Advancing the frontiers of Computer Vision and Deep Learning
My research focuses on developing robust and efficient deep learning models for computer vision applications. I am particularly interested in self-supervised learning approaches that can learn meaningful representations from unlabeled data, multimodal learning that combines visual and textual information, and adversarial robustness to create more reliable AI systems.
Working under the guidance of Prof. Arijit Sur and Dr. Pinaki Mitra at the MultiMedia Lab, IIT Guwahati, I explore novel approaches to address fundamental challenges in machine learning and computer vision.
Systematic literature review and gap analysis to identify challenging problems in computer vision and machine learning
Design and implementation of novel algorithms with theoretical foundations and practical considerations
Comprehensive experiments on standard benchmarks with rigorous statistical analysis and comparison
Dissemination of research findings through peer-reviewed publications and open-source implementations
Advancing multimodal learning techniques that effectively combine and understand information from multiple modalities including vision, language, and audio.

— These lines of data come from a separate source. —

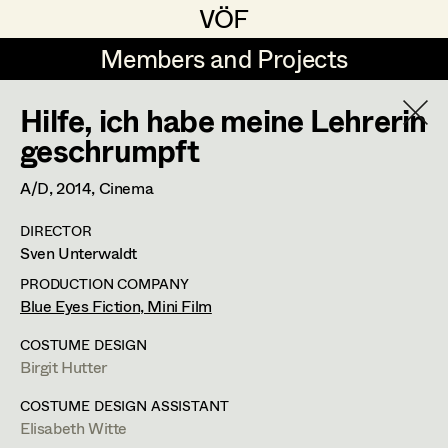
VÖF
VÖF
Members and Projects
Members and Projects
Hilfe, ich habe meine Lehrerin
DE
EN
HOME
geschrumpft
Rudi Czettel
Production Design
Suche
Log in
A/D,
2014
, Cinema
Gerhard Dohr
Production Design Assistant
DIRECTOR
Art Department
Sven Unterwaldt
Andreas Donhauser
PRODUCTION COMPANY
Christine Dosch
Art Direction
Alexandra Maringer
Costume Department
Blue Eyes Fiction, Mini Film
Christine Egger
Assistant Art Director
COSTUME DESIGN
Production Design
Birgit Hutter
Retired Members
Andreas Ertl
Honorary Members
COSTUME DESIGN ASSISTANT
Gerald Freimuth
Set Decoration
Elisabeth Witte
In Memoriam
t +33 678 40 43 17 :: FR,
m +43 664 15 20 437 :: AT,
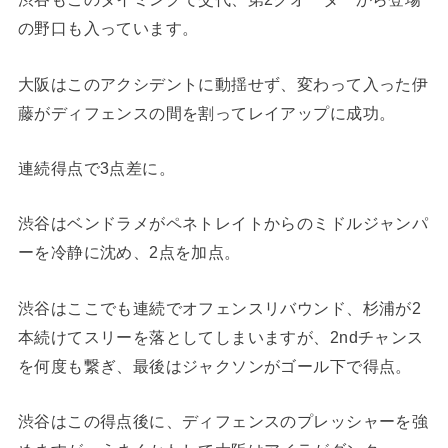
の野口も入っています。
大阪はこのアクシデントに動揺せず、変わって入った伊
藤がディフェンスの間を割ってレイアップに成功。
連続得点で3点差に。
渋谷はベンドラメがペネトレイトからのミドルジャンパ
ーを冷静に沈め、2点を加点。
渋谷はここでも連続でオフェンスリバウンド、杉浦が2
本続けてスリーを落としてしまいますが、2ndチャンス
を何度も繋ぎ、最後はジャクソンがゴール下で得点。
渋谷はこの得点後に、ディフェンスのプレッシャーを強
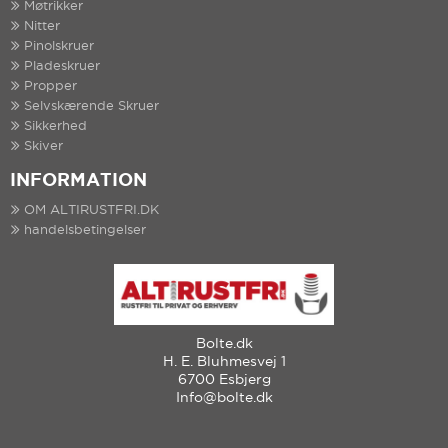
Møtrikker
Nitter
Pinolskruer
Pladeskruer
Propper
Selvskærende Skruer
Sikkerhed
Skiver
INFORMATION
OM ALTIRUSTFRI.DK
handelsbetingelser
Bolte.dk
H. E. Bluhmesvej 1
6700 Esbjerg
Info@bolte.dk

Developing autonomous AI agents capable of reasoning, planning, and taking actions in complex environments with minimal human intervention.

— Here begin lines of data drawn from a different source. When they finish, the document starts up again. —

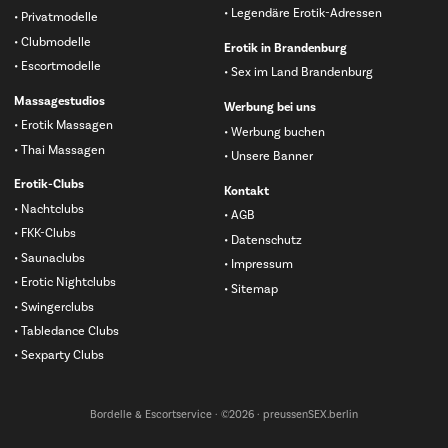
Legendäre Erotik-Adressen
Privatmodelle
Clubmodelle
Erotik in Brandenburg
Escortmodelle
Sex im Land Brandenburg
Massagestudios
Werbung bei uns
Erotik Massagen
Werbung buchen
Thai Massagen
Unsere Banner
Erotik-Clubs
Kontakt
Nachtclubs
AGB
FKK-Clubs
Datenschutz
Saunaclubs
Impressum
Erotic Nightclubs
Sitemap
Swingerclubs
Tabledance Clubs
Sexparty Clubs
Bordelle & Escortservice · ©2026 · preussenSEX.berlin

Exploring retrieval-augmented generation systems that combine knowledge retrieval with generative models for more accurate and contextual responses.
Advancing visual question answering systems that can understand and reason about visual content to provide accurate answers to natural language questions.
Developing models that can recognize and understand new concepts without explicit training examples, leveraging semantic knowledge and transfer learning.